Slovenia becomes first EU country to introduce fuel rationing

https://www.bbc.com/news/articles/c77m4zx6zvmo

Slovenia becomes first EU state to introduce fuel rationing

Until further notice, motorists in Slovenia will be restricted to a maximum purchase of 50 litres of fuel per day.

Hope that gets Europe to invest in renewables and leave oil behind.
Hasn't Germany and the UK been investing in renewables for years now? They must be feeling pretty happy about that decision right now unlike oil obsessed countries like the US.

For electricity generation, the UK is currently generating 50% via renewables. It goes up and down each day of course, storage is not a solved problem yet.

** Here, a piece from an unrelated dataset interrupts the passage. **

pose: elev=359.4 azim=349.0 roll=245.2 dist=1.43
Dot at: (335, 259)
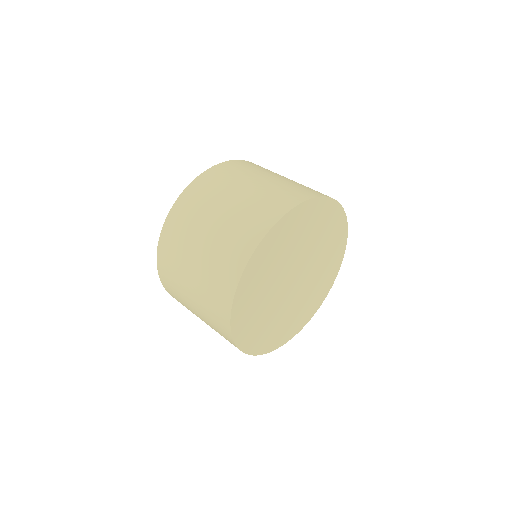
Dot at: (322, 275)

Nice visualisations of the current status:
https://grid.iamkate.com/

Electricity is only a part of the whole energy sector, but it's relevant to this thread about EVs.

National Grid: Live

Shows the live status of Great Britain’s electric power transmission network

Yes, but it is not enough. It helps a lot when sunny, and weekend mid-day gross market prices for electricity hover just above zero, but there's not enough batteries, flexibility, and other renewables to avoid price spikes in the morning and evening peak, when hydro and gas plants are still covering a lot.

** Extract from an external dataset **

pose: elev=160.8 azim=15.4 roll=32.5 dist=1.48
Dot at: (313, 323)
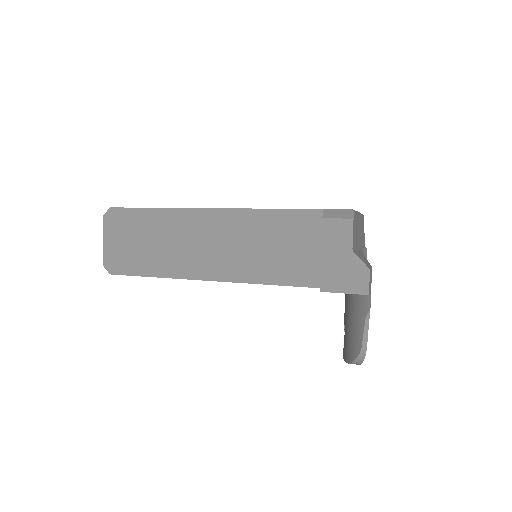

Partly, though both have had periods of right wing governments trying to make this problem worse to benefit their oil and gas industry backers.

And now the same people are saying that the answer is more oil and gas.

A quarter of a century ago, the first quarter of 2001, Britain used 39 TWh of coal electrical generation, 36 TWh of gas and 21 TWh of nuclear.

Today we're lot more energy efficient†, and the renewables made more than 25 TWh, but nuclear is now less than 10 TWh, we of course no longer burn coal, which leaves 30 TWh of gas still and we have a lot more imports (because we have a lot more interconnect, which is also a form of energy security)

† For example back then we mostly used incandescent light bulbs! And a lot of people still used CRT televisions back then!